Could you format the material below as a Markdown table with a Row column numbering each line and a Line column holding it, skipping blank lines and leaving out the pictures?

#### [Layout dataset entries]

━━━━━━━━━━

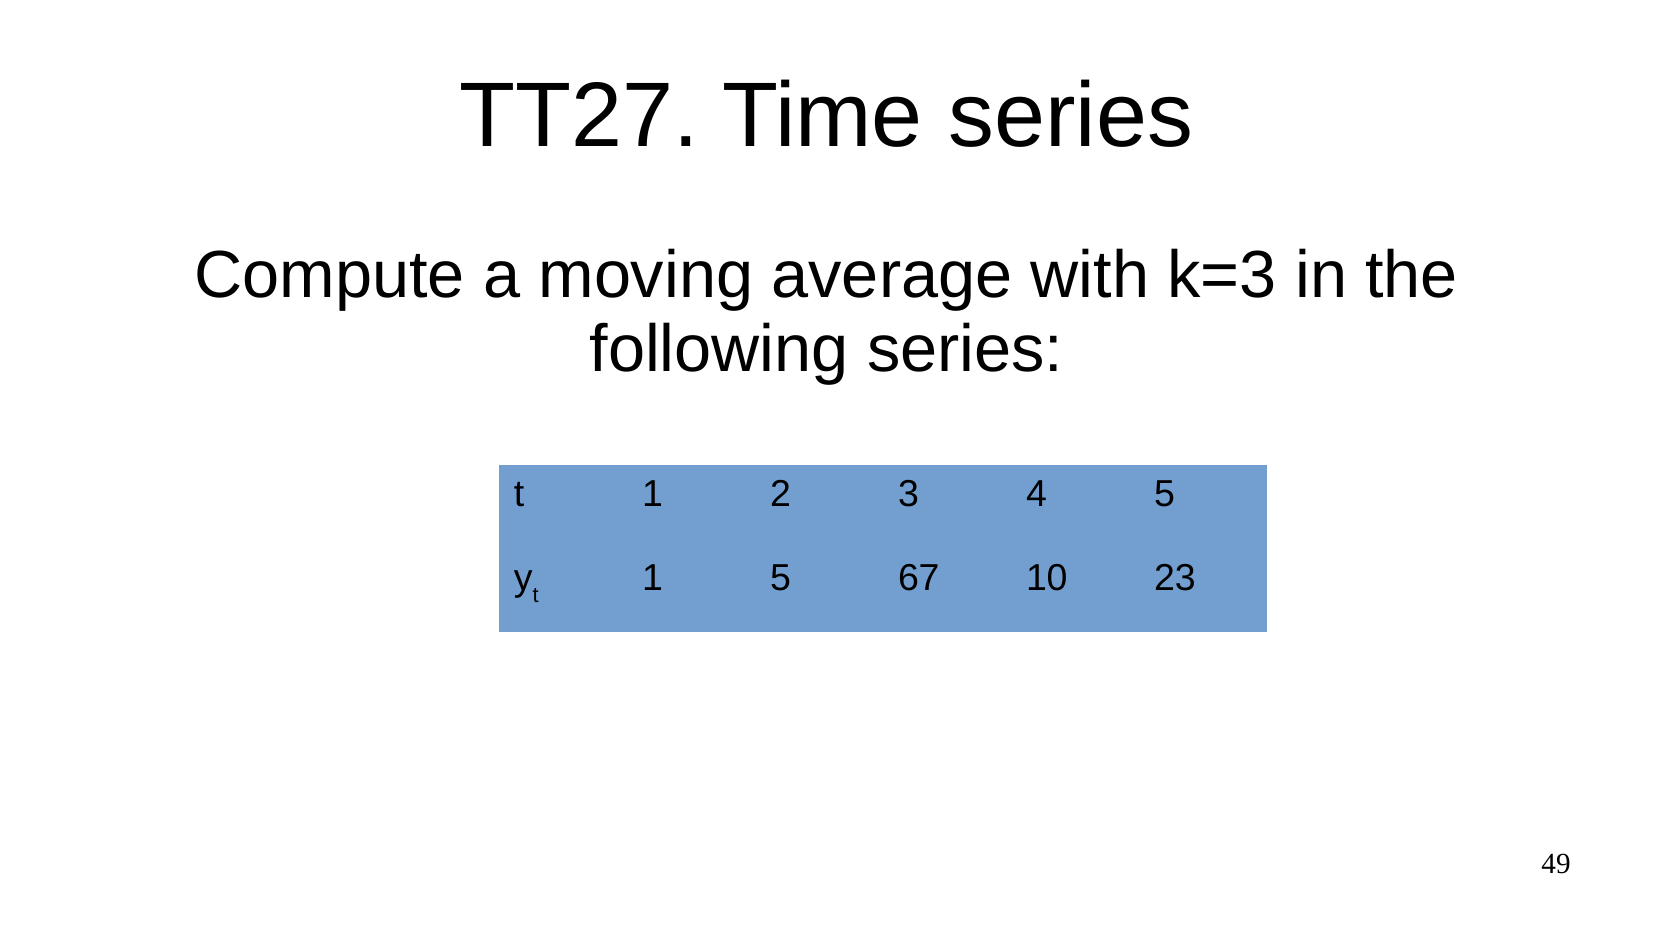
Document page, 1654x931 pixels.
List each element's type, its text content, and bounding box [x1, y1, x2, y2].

subtitle Compute a moving average with k=3 in the following series: [82, 217, 1571, 406]
table_header 5 [1139, 465, 1267, 549]
table_cell 23 [1139, 549, 1267, 632]
table_cell 5 [755, 549, 883, 632]
table_cell 67 [883, 549, 1011, 632]
table_header 3 [883, 465, 1011, 549]
table_header 2 [755, 465, 883, 549]
table_cell yt [499, 549, 627, 632]
table_cell 10 [1011, 549, 1139, 632]
table_header 4 [1011, 465, 1139, 549]
title TT27. Time series [82, 37, 1571, 193]
table_header 1 [627, 465, 755, 549]
table_header t [499, 465, 627, 549]
table_cell 1 [627, 549, 755, 632]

━━━━━━━━━━

#### [OUTPUT FOR THIS TASK]
| Row | Line |
|---|---|
| 1 | Document page, 1654x931 pixels. |
| 2 | List each element's type, its text content, and bounding box [x1, y1, x2, y2]. |
| 3 | subtitle Compute a moving average with k=3 in the following series: [82, 217, 1571, 406] |
| 4 | table_header 5 [1139, 465, 1267, 549] |
| 5 | table_cell 23 [1139, 549, 1267, 632] |
| 6 | table_cell 5 [755, 549, 883, 632] |
| 7 | table_cell 67 [883, 549, 1011, 632] |
| 8 | table_header 3 [883, 465, 1011, 549] |
| 9 | table_header 2 [755, 465, 883, 549] |
| 10 | table_cell yt [499, 549, 627, 632] |
| 11 | table_cell 10 [1011, 549, 1139, 632] |
| 12 | table_header 4 [1011, 465, 1139, 549] |
| 13 | title TT27. Time series [82, 37, 1571, 193] |
| 14 | table_header 1 [627, 465, 755, 549] |
| 15 | table_header t [499, 465, 627, 549] |
| 16 | table_cell 1 [627, 549, 755, 632] |